In 1900 some Hassidic Jews of Sosnowiec brought a Hassidic Rabbi to town. He was the son-in-law of the Rabbi of Wolbrom, Rabbi Icchak Glickman. He soon became very popular within the Jewish community. The kehila recognized him too as Rabbi of Sosnowiec. The community thus had two rabbis until 1925 when Rabbi Majer Abram Gitler died. Rabbi Glickman then became the official rabbi and head of the judicial council of the town. The rabbi was a scholar and a shaper of ideas. He stressed honesty and poverty. He was very popular amongst the Jews in town. He died in 1929, Cheshvan 16, in the year 5690.

One of the oldest institutions in town was the Talmud Torah where Jewish children received the basics of prayers and customs. It was not popular since a few Hassidic Jews that did not permit changes controlled it. The institution was the exact opposite of the assimilated kehila leadership. The two institutions were constantly at war. With the election of Dawid Englard to the kehila, he began to popularize the idea of reforming the Talmud Torah in town. The idea gained ground. Soon a new Talmud Torah opened sponsored by the Zionist organizations. Here the stress was on the Bible and the Hebrew language. Facing competition, the old Talmud Torah began to modernize and new ideas crept into the curriculum. The author of this article, Gerszon Stawski, influenced the shaping of the Talmud Torah. Berisz Warszawski also contributed a great deal to the strengthening of the institution. It was essential to prevent the assimilated Jews from influencing the Talmud Torah or from using their money in building the new Talmud Torah building. This building was registered in the name of the society of the Talmud Torah and not in the name of the kehila. This was done to prevent the assimilated leaders of the community or left factions to dictate terms to the Talmud Torah institution. The aim was to enable the institution to implant the religious spirit in the Jewish youth. The active members of the society were Jakob Lejb Abramczyk, Berisz Warszawski, Mosze Königsberger, Jakob Sztahl, Gerszon Stawski, and Mosze Akiba Magierkiewicz. The big Talmud Torah building was erected on Jasna Street with the help of Rabbi Gitler and Mosze Marianke. The remarkable edifice was a testimony to the hard and dedicated work of the people involved in the institution.

[Page 221]

The beginnings of the National movement

National movement activities began in Sosnowiec in 1897 when the poet Chaim Nachman Bialik took up residence in the city. This author, who would become the giant of the Hebrew literature, was a master of the Hebrew language. Some of his best poems were written in the city during 1897-1898. He attracted to his views many young national intellectuals who spread his ideas among the Jewish residents of the city. He also organized the Zionist organization in the city. In this endeavor he was joined by Jakob Wajnberg, Gerszon Stawski [a former member of the Odessa Committee, a forerunner of the political Zionist movement], Mosze Gerszon Feldstajn [known short story writer], Haim Josef Zajonc, Mendel Szapiro, and Szlomo Okonowski. Bialik also attracted some of the assimilated Jews to his political activities, notably Kempinski, who would later be sent to the fourth Zionist Congress as a representative of Sosnowiec on the recommendation of the great poet.

» **What this exercise asks**:
a. Answer these questions from the Sosnowiec text:
(i) In what year did Rabbi Majer Abram Gitler die?
(ii) On what street was the big Talmud Torah building erected?
(iii) During which years did Bialik write some of his best poems in the city?
b. For each statement, say whether the Sosnowiec text agrees, and quote the words that decide it:
(i) The new Talmud Torah was sponsored by the Zionist organizations.
(ii) The Talmud Torah building was registered in the name of the kehila.
(iii) Kempinski was later sent to the fourth Zionist Congress as a representative of Sosnowiec.
c. Reproduce word for word the part of the Sosnowiec text from "In 1900 some" up to and including "the year 5690.".
None of the lines further down are needed for this work.

» **Extracted information**:
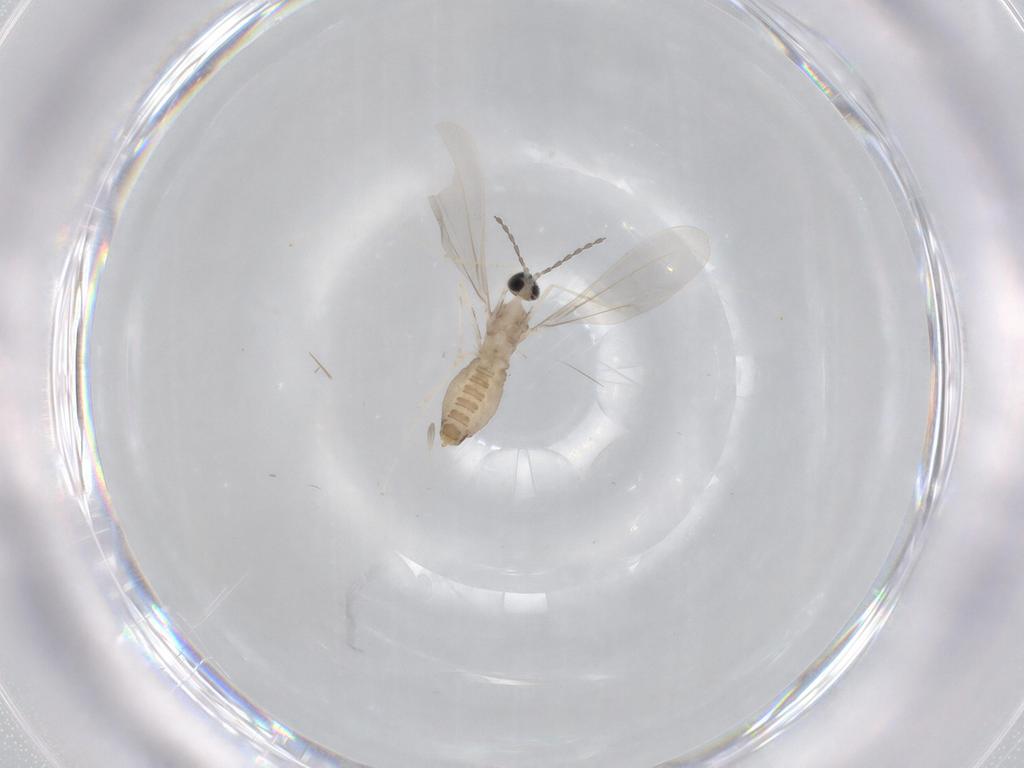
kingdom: Animalia
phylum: Arthropoda
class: Insecta
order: Diptera
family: Cecidomyiidae
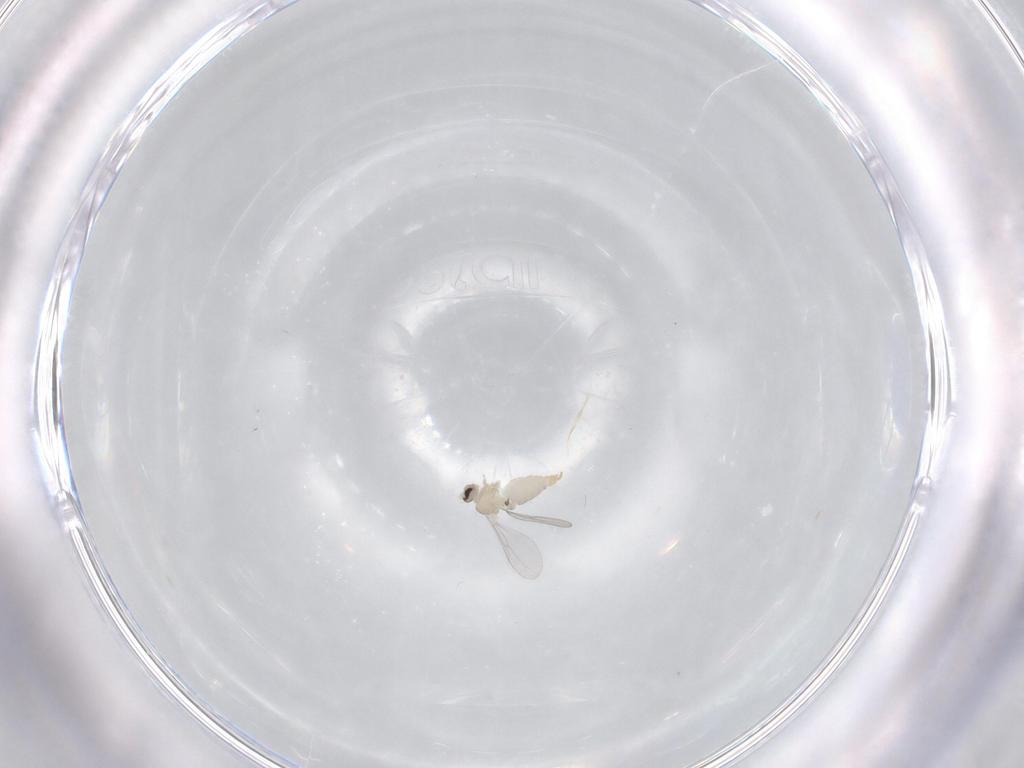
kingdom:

» **Expected outputs**:
a.
(i) 1925
(ii) Jasna Street
(iii) 1897-1898

b.
(i) Yes: "Soon a new Talmud Torah opened sponsored by the Zionist organizations."
(ii) No: "This building was registered in the name of the society of the Talmud Torah and not in the name of the kehila."
(iii) Yes: "who would later be sent to the fourth Zionist Congress as a representative of Sosnowiec"

c.
In 1900 some Hassidic Jews of Sosnowiec brought a Hassidic Rabbi to town. He was the son-in-law of the Rabbi of Wolbrom, Rabbi Icchak Glickman. He soon became very popular within the Jewish community. The kehila recognized him too as Rabbi of Sosnowiec. The community thus had two rabbis until 1925 when Rabbi Majer Abram Gitler died. Rabbi Glickman then became the official rabbi and head of the judicial council of the town. The rabbi was a scholar and a shaper of ideas. He stressed honesty and poverty. He was very popular amongst the Jews in town. He died in 1929, Cheshvan 16, in the year 5690.